"o resto é mar. é tudo o que eu não sei contar..."

16 novembro 2012

Charneca em flor

Um flagrante da liberdade

Bem que se quis...

Quisera ser outra e amar sem adversativas em minhas orações. Quisera ser outra e me deixar levar sem pesar ou ponderar o imponderável. Quisera ser outra e não marcar com ferro em brasa a delicadeza dos ouvidos. Quisera ser outra e atravessar o silêncio da ausência, ostentando um pedido de paz nos lábios. Quisera ser outra e olhar nos olhos para dissipar a ira injustificada. Quisera ser outra e procurar uma mão antes que o escuro me consuma. Mas o mundo me quis inapta para o demasiado humano. E me mostro esta: um cacto sobre lajedos. Nascida na aridez, cultivada na dureza, regada a fogo. A mais tenra e generosa chuva arrancaria minhas raízes. Precisaria mais do que um bom jardineiro para me resgatar. Para me salvar de minha aridez seria preciso mais do que amor. Para me salvar de mim é preciso cultivar a crença nas coisas improváveis, Regar com lágrimas a semente do intangível.

17 março 2012

Autopsicografia



Agregou muito do seu nome
à personalidade: Rocha.
O que é sólido,
firme,
resistente.

E assim, viveu na certeza
da inquebrantabilidade,
atravessando mares, céus e estradas,
enfrentando chuvas, ventos, estiagem.

Esqueceu de contar com o tempo,
esse devorador de todas as coisas,
e não notou que foi se transformando
num subproduto de sua essência pétrea.

Nada mais que areia: foi o que restou
daquele que era sólido,
firme,
resistente.

Como um dia disse Marx: A solidez se deixa carregar pelo vento...

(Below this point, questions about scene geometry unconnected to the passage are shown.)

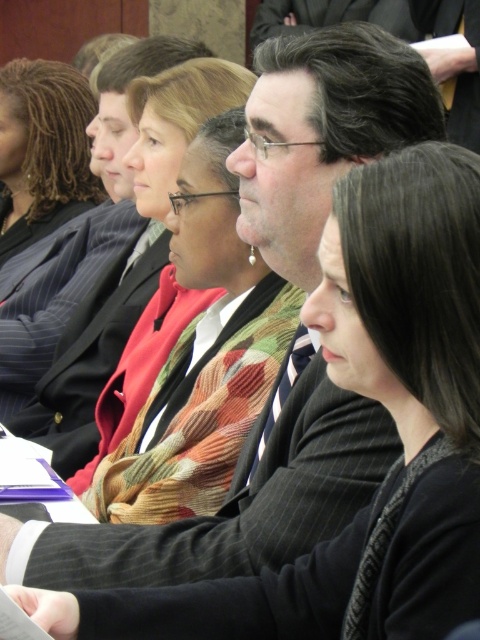
Question: Which object is farther from the camera taking this photo?

Choices:
 (A) knitted scarf at center
 (B) matte black suit at upper left

Answer: (B)

Question: Is knitted scarf at center further to the viewer compared to matte black suit at upper left?

Choices:
 (A) yes
 (B) no

Answer: (B)

Question: Is knitted scarf at center above matte black suit at upper left?

Choices:
 (A) yes
 (B) no

Answer: (B)

Question: Is knitted scarf at center to the left of matte black suit at upper left from the viewer's perspective?

Choices:
 (A) yes
 (B) no

Answer: (B)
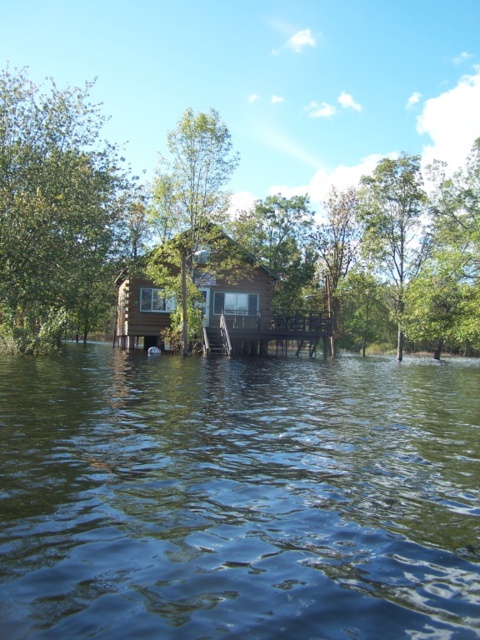
Question: Which of the following is the farthest from the observer?

Choices:
 (A) green leafy tree at upper left
 (B) green matte tree at center
 (C) green leafy tree at upper right

Answer: (C)

Question: Which point is closer to the camera?

Choices:
 (A) green leafy tree at upper left
 (B) green leafy tree at upper right
 (C) green matte tree at center

Answer: (A)

Question: Can you confirm if green matte tree at center is smaller than brown wooden dock at center?

Choices:
 (A) yes
 (B) no

Answer: (B)

Question: Does green water at center have a larger size compared to green matte tree at center?

Choices:
 (A) yes
 (B) no

Answer: (B)

Question: Is green wood tree at center smaller than green leafy tree at upper right?

Choices:
 (A) yes
 (B) no

Answer: (B)

Question: Among these objects, which one is farthest from the camera?

Choices:
 (A) green wood tree at center
 (B) green water at center

Answer: (A)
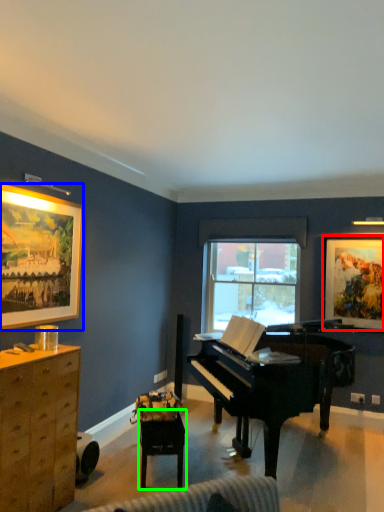
Question: Considering the real-world distances, which object is closest to picture frame (highlighted by a red box)? picture frame (highlighted by a blue box) or table (highlighted by a green box).

Choices:
 (A) picture frame
 (B) table

Answer: (B)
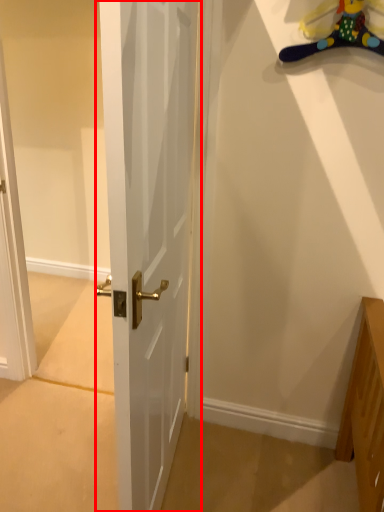
Question: From the image's perspective, where is door (annotated by the red box) located in relation to toy in the image?

Choices:
 (A) below
 (B) above

Answer: (A)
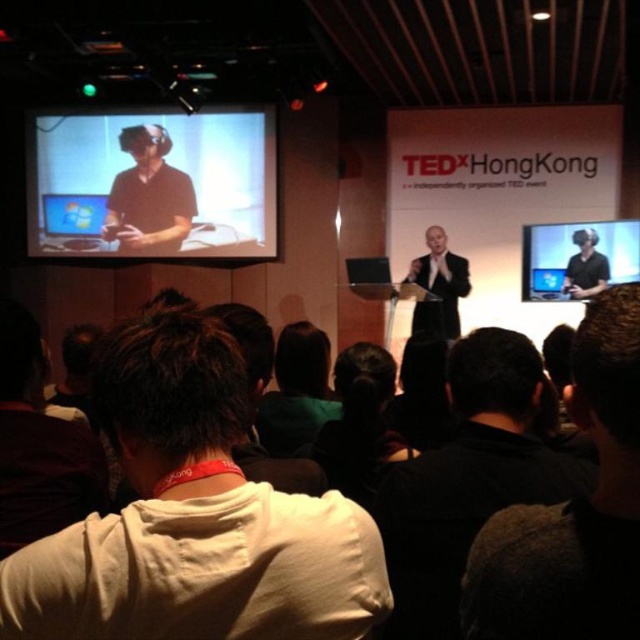
What are the coordinates of the matte black vr headset at upper left?

The coordinates of the matte black vr headset at upper left are at point (148, 195).

You are attending the TEDxHongKong event and want to take a photo of the speaker. You notice two points marked on the stage floor. The first point is at coordinate point (108, 163), and the second is at point (595, 292). Which point is closer to the stage front where the speaker is standing?

Point (108, 163) is behind point (595, 292). Since the speaker is at the front of the stage, the point closer to the front would be the one that is in front. Therefore, point (595, 292) is closer to the stage front where the speaker is standing.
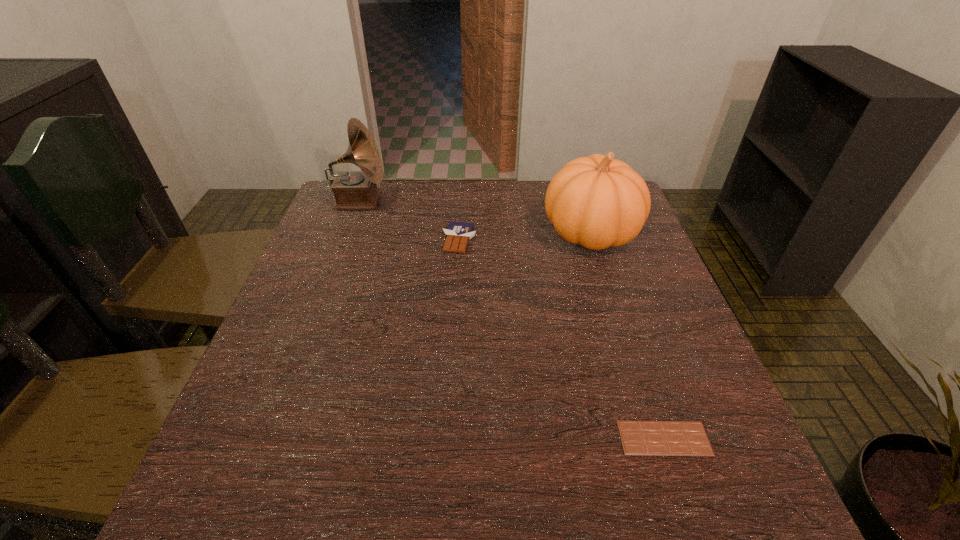
Locate an element on the screen. This screenshot has width=960, height=540. free location that satisfies the following two spatial constraints: 1. on the front side of the nearest object; 2. on the left side of the second object from left to right is located at coordinates (447, 438).

Where is `free spot that satisfies the following two spatial constraints: 1. on the horn of the phonograph record; 2. on the back side of the pumpkin`? free spot that satisfies the following two spatial constraints: 1. on the horn of the phonograph record; 2. on the back side of the pumpkin is located at coordinates (348, 232).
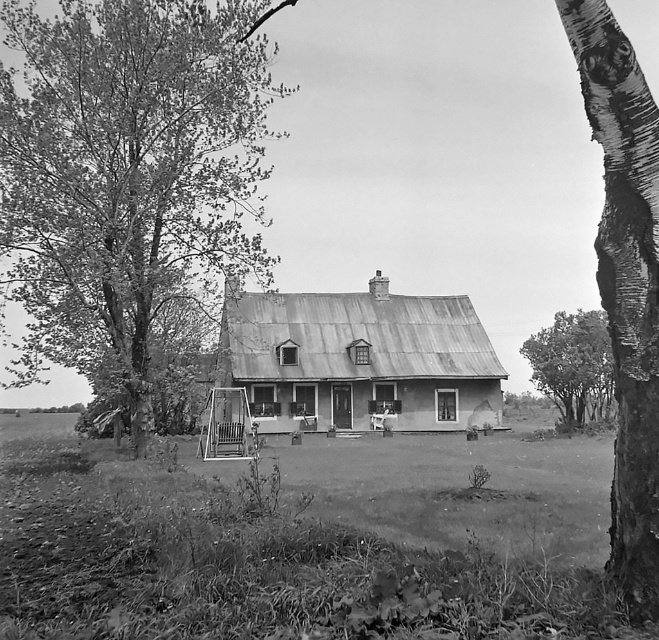
You are standing on the porch of the house and want to look at both the smooth bark tree at left and the smooth bark birch tree at right. Which tree is closer to you?

The smooth bark tree at left is closer to you because the smooth bark birch tree at right is behind it.

You are standing in front of the house and notice two smooth bark trees. Which tree, the smooth bark tree at left or the smooth bark tree at right, is closer to you?

The smooth bark tree at left is closer to you because it is in front of the smooth bark tree at right.

You are standing in the middle of the front yard of the house and want to walk to the smooth bark tree at left and the smooth bark tree at right. Which tree will you reach first if you walk straight ahead?

The smooth bark tree at left is positioned over the smooth bark tree at right, so you will reach the smooth bark tree at left first.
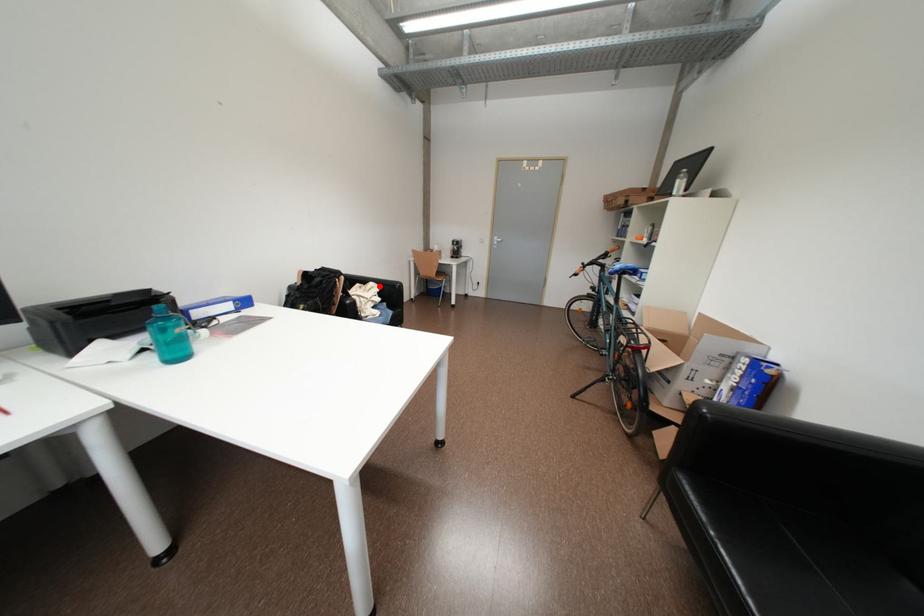
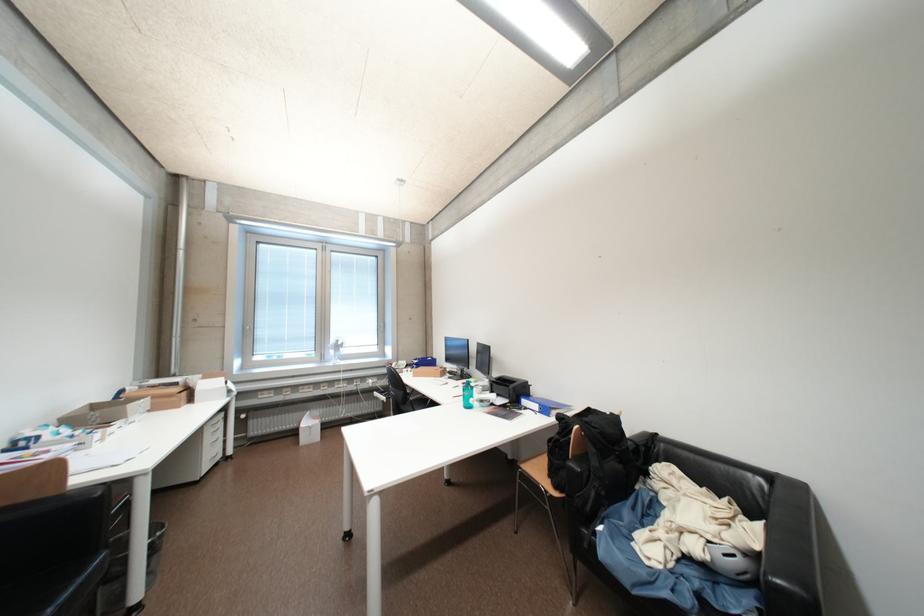
Question: I am providing you with two images of the same scene from different viewpoints. Image1 has a red point marked. In image2, the corresponding 3D location appears at what relative position? Reply with the corresponding letter.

Elegia ao Homem do Século XXI



Para São Francisco de Assis

O homem do futuro exige paz em sua vida, mas não abre mão de suas convicções.
O homem do futuro quer ser perdoado, mas não perdoa quem atravessa seu caminho.
O homem do futuro, sendo maquiavélico, quer unir todos a sua volta em nome de um objetivo, mas não descarta a discórdia em nome do mesmo objetivo.
O homem do futuro duvida de todos que o cercam. Não passa por sua cabeça a possibilidade de ser ameaçado.
O homem do futuro exige a verdade, enquanto erra pelo mundo.
O homem do futuro espera não desesperar-se, enquanto desespera seu irmão menor.
O homem do futuro alegra-se com a tristeza do próximo. Ridicularizar é sua maneira de sorrir.
O homem do futuro quer luz, fazendo trevas.
O homem do futuro quer ser consolado, compreendido, amado, perdoado...
Mas não consola, não compreende, não ama, não perdoa.
O homem do futuro, inserido no mundo virtual, em que as relações humanas perderam seu calor, enxerga apenas a si mesmo.
Submerso na treva interior, ele se priva do contato solar com o outro, seu irmão.
A humanidade, cada vez mais, caminha a largos passos rumo à desumanidade.

Que assim não seja.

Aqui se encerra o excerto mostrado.